Tuzaktaki Tilki

0
350

Bir tilki, seher çağı tuzağa düştü; orada avcıyı düşündü:

—Avcı beni bu hâlde görürse hemen postumu soyar, dericiye satar, dedi.

Kendisini ölmüş gibi gösterdi; can korkusuyla ölü gibi uzanıp yattı.

Avcı gelince onu ölü zannedip:

–Bu, dedi işime yaramaz… Fakat kulağı işime yarar.

Tutup tilkinin kulağını tâ dibinden kesti.

Tilki içinden:

—Gamlanma, diye geçirdi: diri kaldın ya… Bir kulağın varsın olmasın, ne çıkar?

Fakat bir başkası gelip:

—Dili, dedi, benim işime yarar.

Dilini kesti; tilki can korkusuyla inlemedi bile.

Başka biri de:

—Bu organlardan dişler işime yarar, deyip kerpeteni ağzına soktu birkaç dişini zorlukla söktü.
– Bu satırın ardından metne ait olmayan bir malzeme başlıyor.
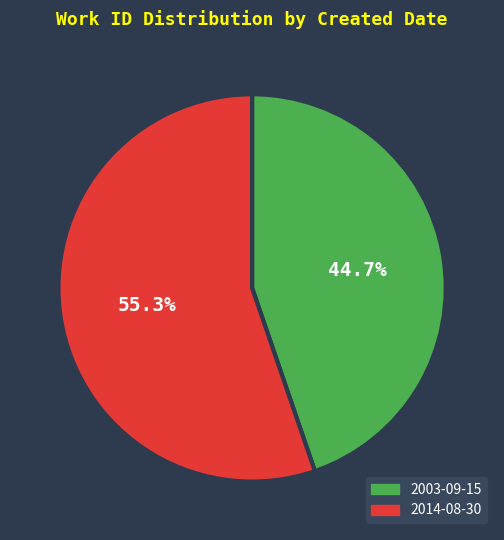

How many slices are in this pie chart?

2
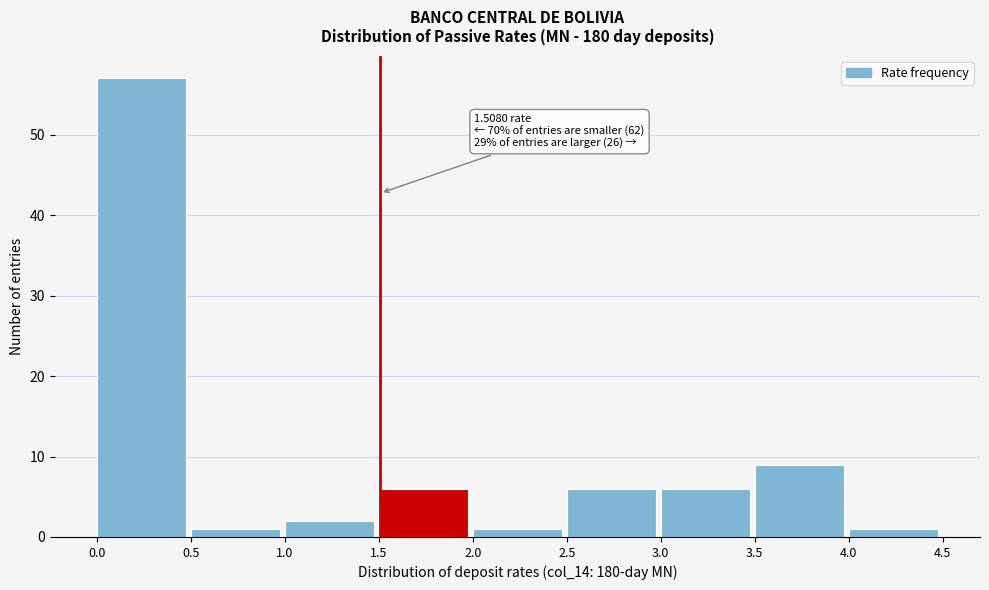

Which range on the x-axis has the tallest bar?

0.0 to 0.5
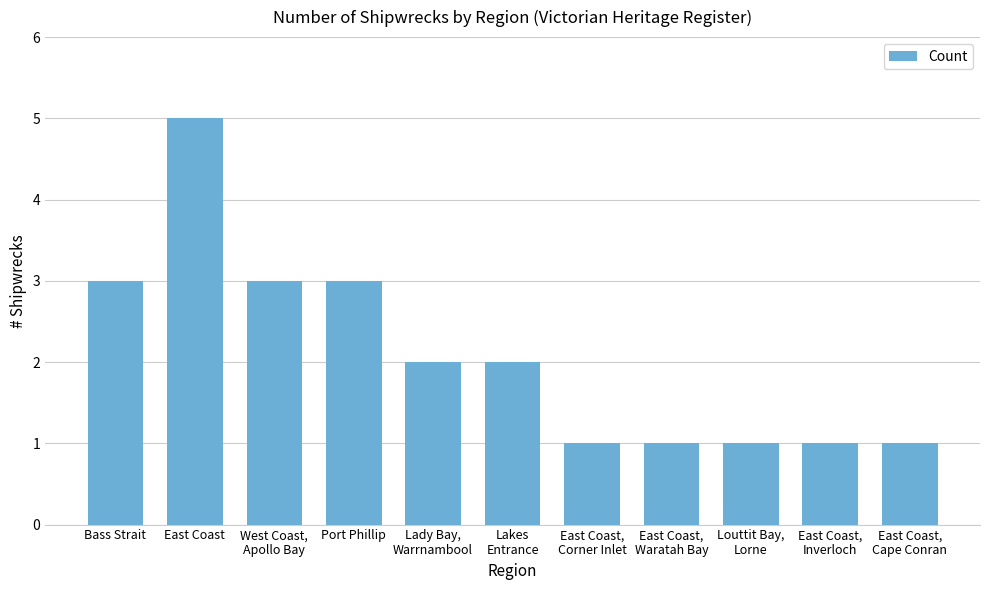

How many bars are there in total?

11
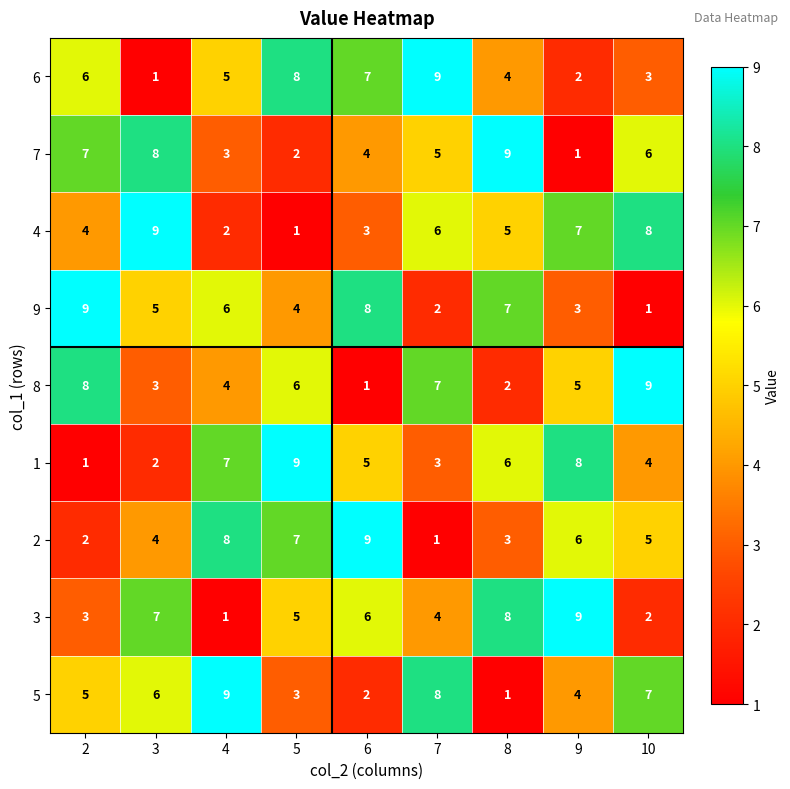

What is the difference between the 2 values at 8 and 6?

6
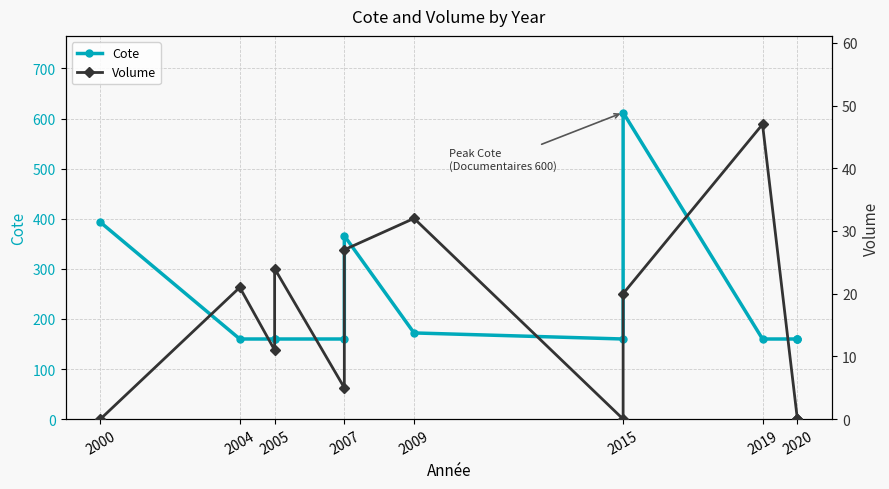

How many values in the Volume series exceed 11?

6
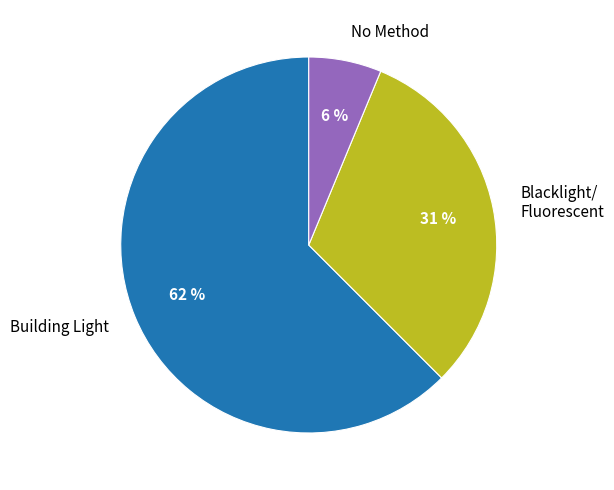

Is the sum of Blacklight/ Fluorescent and No Method greater than half?

No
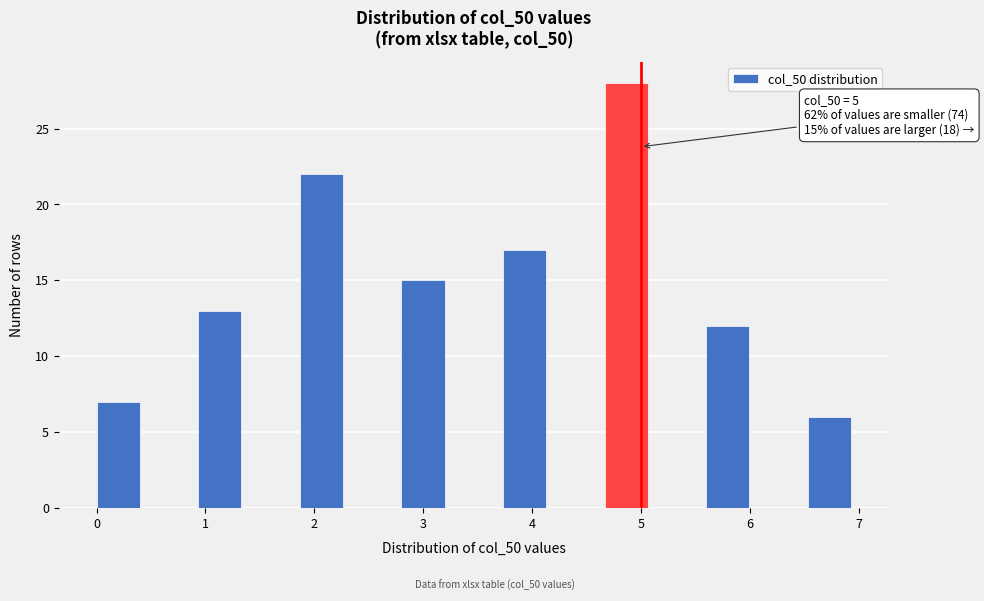

Which range on the x-axis has the tallest bar?

4.7 to 5.1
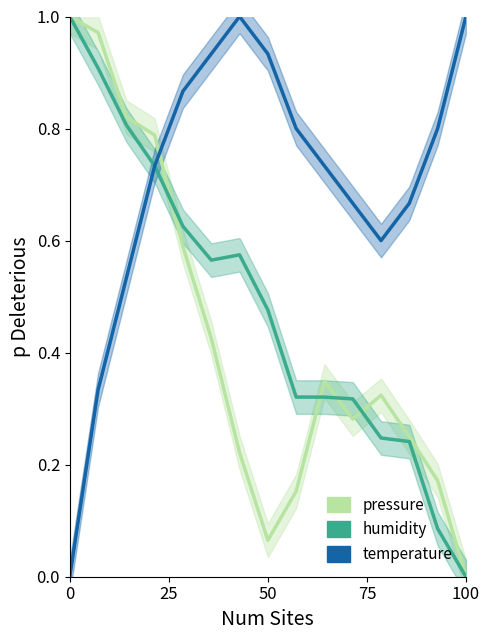

How many interior local valleys does the pressure series have?

2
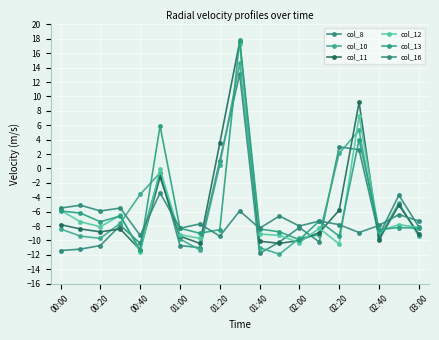

How many interior local peaks does the col_12 series have?

5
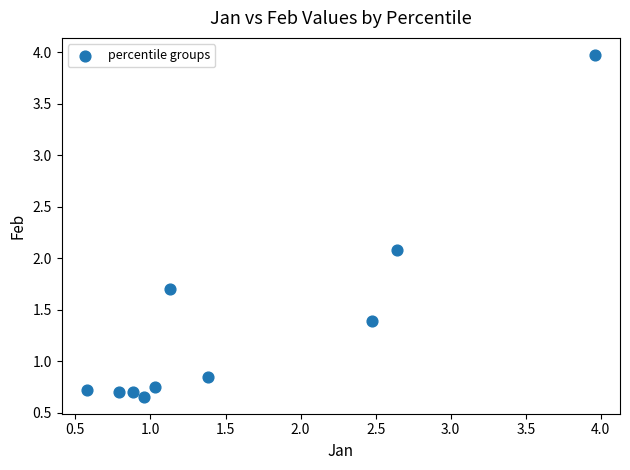

What is the range of X values (max minus min)?

3.4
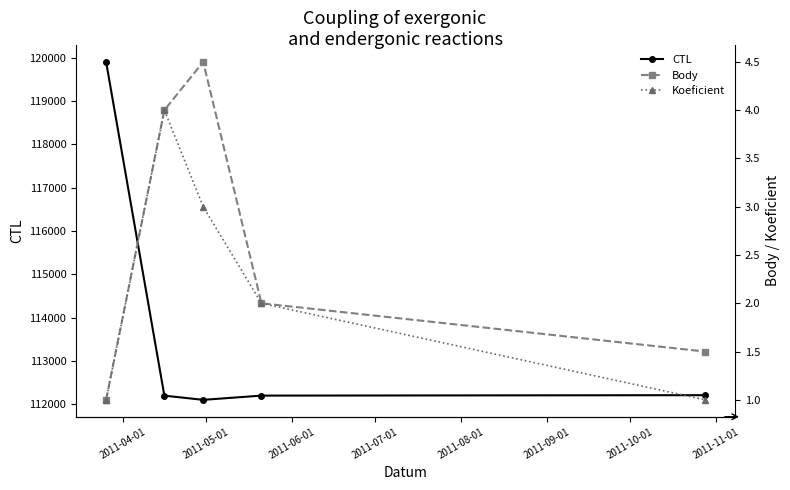

What are all the series names shown in the legend?

CTL, Body, Koeficient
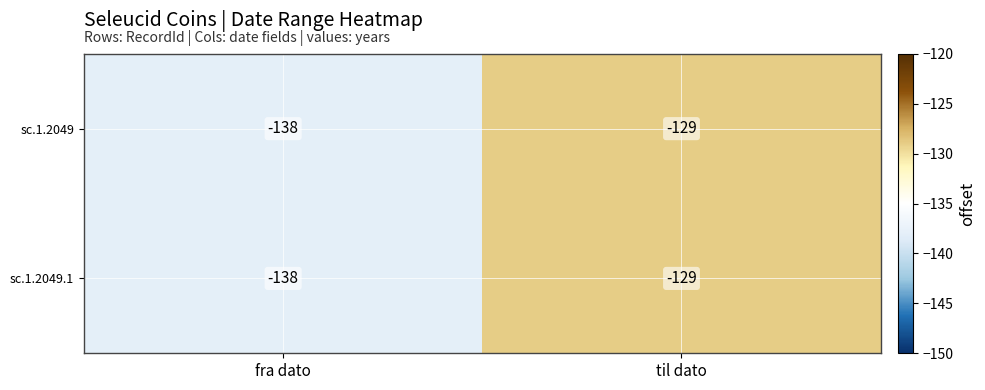

List the labels in order of sc.1.2049 value, largest first.

til dato, fra dato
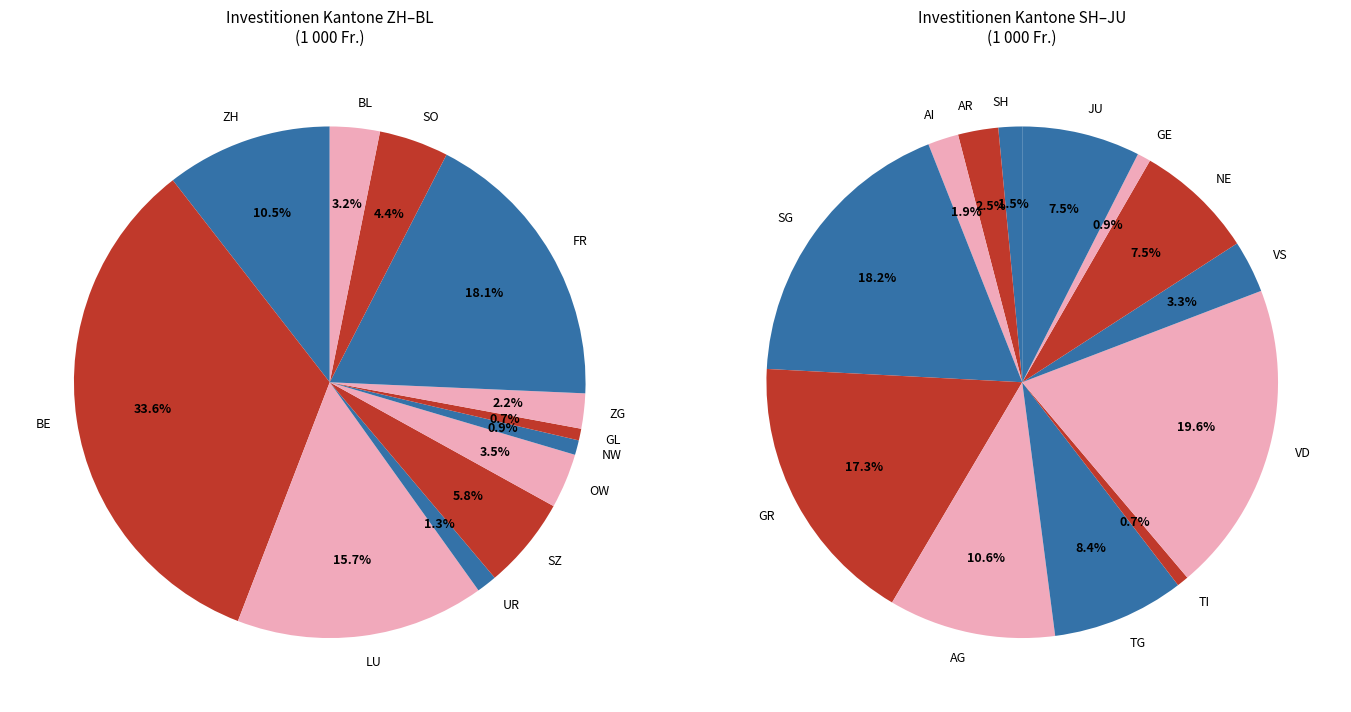

Is there any slice that represents more than half of the pie?

No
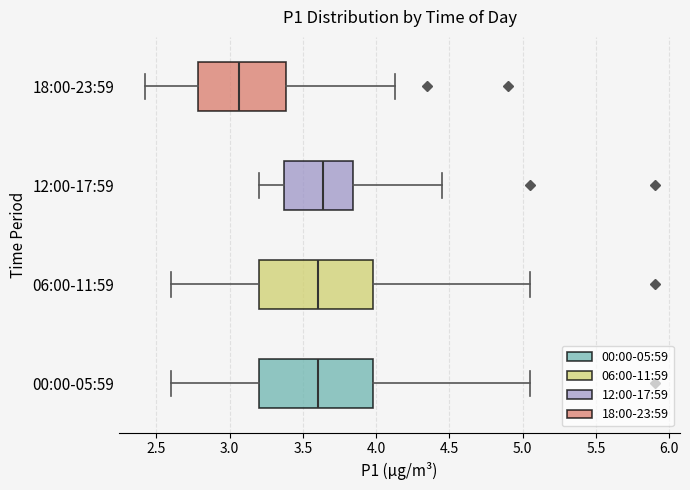

Which box has the furthest to the left median line?

18:00-23:59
Tilki, soluk bile almadı:

—Gönlüm sağ kalsın da ne dişim olsun, ne kulağım ne dilim.

Diyordu. Derken bir başka adam da gelip:

—Tilkinin yüreği hastalığa iyi gelir derler; dur şunun yüreğini çıkarayım, dedi.

Yürek sözünü duyar duymaz tilkinin gözüne dünyâ zindan kesildi. İçinden:

—Yürekle oyun olmaz… Hile, şimdi işime yarar.

Diye geçirdi ve bütün kurnazlığını kullanarak yaydan fırlayan bir ok gibi, fırlayıp tuzaktan kaçtı.

*

Gönül sözü, büyük bir sözdür; iki cihânı da onun bahsi kaplamıştır.

Benim, kanlar içinde kalmamı revâ görür müsün? Gönülden bahsetme de ne yaparsan yap!

Gönlüm kan kesildi; gönülden ne diye söz açayım? Gaflete dalmış kişilere gönülden nasıl söz edeyim?

Sevgili neredeyse, benim gönlüm de oradadır; fakat ben nasıl oraya erişebilirim? Bu, ne vakit nasîb olur acaba?

Gönlüm kayboldu, beni bırakıp gitti; görünmüyor bile. Ne gönlümün benden haberi var, ne benim gönlümden haberim var.

Gönlümün hiçbir nişânesi yok. Artık, gönlümü alanın nişânesi nasıl olabilir?